# [REQUIREMENT]
Please transcribe the entries exactly and omit the images they contain.

# [MATERIAL TO PROCESS]
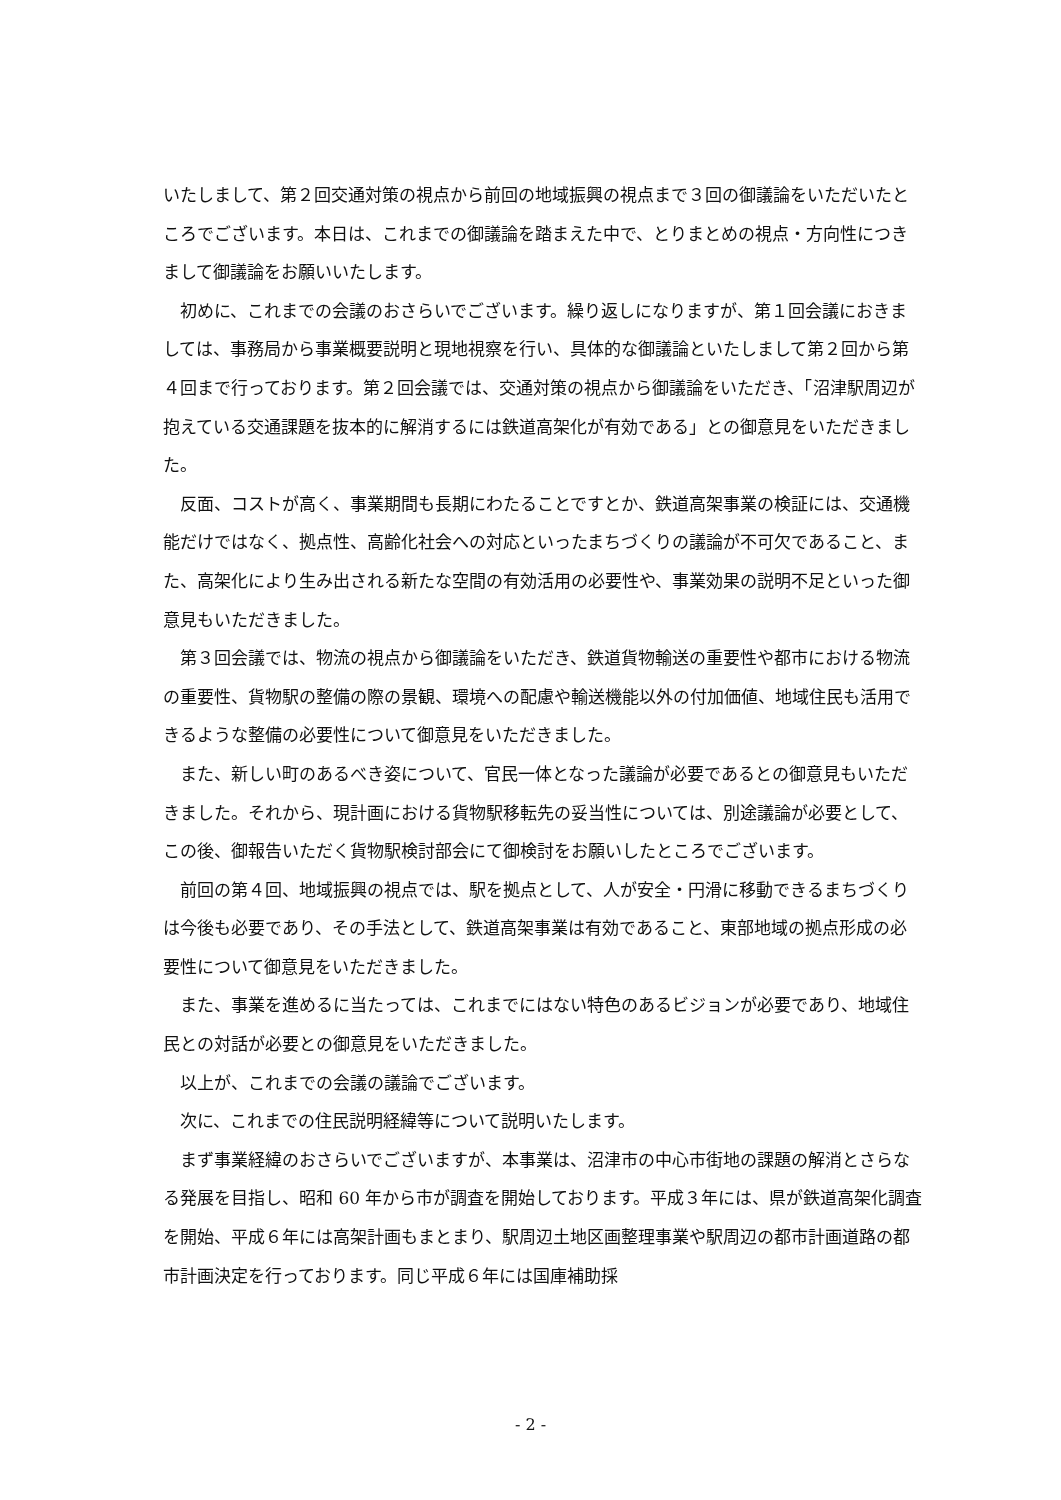いたしまして、第２回交通対策の視点から前回の地域振興の視点まで３回の御議論をいただいたところでございます。本日は、これまでの御議論を踏まえた中で、とりまとめの視点・方向性につきまして御議論をお願いいたします。
初めに、これまでの会議のおさらいでございます。繰り返しになりますが、第１回会議におきましては、事務局から事業概要説明と現地視察を行い、具体的な御議論といたしまして第２回から第４回まで行っております。第２回会議では、交通対策の視点から御議論をいただき、「沼津駅周辺が抱えている交通課題を抜本的に解消するには鉄道高架化が有効である」との御意見をいただきました。
反面、コストが高く、事業期間も長期にわたることですとか、鉄道高架事業の検証には、交通機能だけではなく、拠点性、高齢化社会への対応といったまちづくりの議論が不可欠であること、また、高架化により生み出される新たな空間の有効活用の必要性や、事業効果の説明不足といった御意見もいただきました。
第３回会議では、物流の視点から御議論をいただき、鉄道貨物輸送の重要性や都市における物流の重要性、貨物駅の整備の際の景観、環境への配慮や輸送機能以外の付加価値、地域住民も活用できるような整備の必要性について御意見をいただきました。
また、新しい町のあるべき姿について、官民一体となった議論が必要であるとの御意見もいただきました。それから、現計画における貨物駅移転先の妥当性については、別途議論が必要として、この後、御報告いただく貨物駅検討部会にて御検討をお願いしたところでございます。
前回の第４回、地域振興の視点では、駅を拠点として、人が安全・円滑に移動できるまちづくりは今後も必要であり、その手法として、鉄道高架事業は有効であること、東部地域の拠点形成の必要性について御意見をいただきました。
また、事業を進めるに当たっては、これまでにはない特色のあるビジョンが必要であり、地域住民との対話が必要との御意見をいただきました。
以上が、これまでの会議の議論でございます。
次に、これまでの住民説明経緯等について説明いたします。
まず事業経緯のおさらいでございますが、本事業は、沼津市の中心市街地の課題の解消とさらなる発展を目指し、昭和 60 年から市が調査を開始しております。平成３年には、県が鉄道高架化調査を開始、平成６年には高架計画もまとまり、駅周辺土地区画整理事業や駅周辺の都市計画道路の都市計画決定を行っております。同じ平成６年には国庫補助採
- 2 -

# [ANSWER]
いたしまして、第２回交通対策の視点から前回の地域振興の視点まで３回の御議論をいただいたところでございます。本日は、これまでの御議論を踏まえた中で、とりまとめの視点・方向性につきまして御議論をお願いいたします。
初めに、これまでの会議のおさらいでございます。繰り返しになりますが、第１回会議におきましては、事務局から事業概要説明と現地視察を行い、具体的な御議論といたしまして第２回から第４回まで行っております。第２回会議では、交通対策の視点から御議論をいただき、「沼津駅周辺が抱えている交通課題を抜本的に解消するには鉄道高架化が有効である」との御意見をいただきました。
反面、コストが高く、事業期間も長期にわたることですとか、鉄道高架事業の検証には、交通機能だけではなく、拠点性、高齢化社会への対応といったまちづくりの議論が不可欠であること、また、高架化により生み出される新たな空間の有効活用の必要性や、事業効果の説明不足といった御意見もいただきました。
第３回会議では、物流の視点から御議論をいただき、鉄道貨物輸送の重要性や都市における物流の重要性、貨物駅の整備の際の景観、環境への配慮や輸送機能以外の付加価値、地域住民も活用できるような整備の必要性について御意見をいただきました。
また、新しい町のあるべき姿について、官民一体となった議論が必要であるとの御意見もいただきました。それから、現計画における貨物駅移転先の妥当性については、別途議論が必要として、この後、御報告いただく貨物駅検討部会にて御検討をお願いしたところでございます。
前回の第４回、地域振興の視点では、駅を拠点として、人が安全・円滑に移動できるまちづくりは今後も必要であり、その手法として、鉄道高架事業は有効であること、東部地域の拠点形成の必要性について御意見をいただきました。
また、事業を進めるに当たっては、これまでにはない特色のあるビジョンが必要であり、地域住民との対話が必要との御意見をいただきました。
以上が、これまでの会議の議論でございます。
次に、これまでの住民説明経緯等について説明いたします。
まず事業経緯のおさらいでございますが、本事業は、沼津市の中心市街地の課題の解消とさらなる発展を目指し、昭和 60 年から市が調査を開始しております。平成３年には、県が鉄道高架化調査を開始、平成６年には高架計画もまとまり、駅周辺土地区画整理事業や駅周辺の都市計画道路の都市計画決定を行っております。同じ平成６年には国庫補助採
- 2 -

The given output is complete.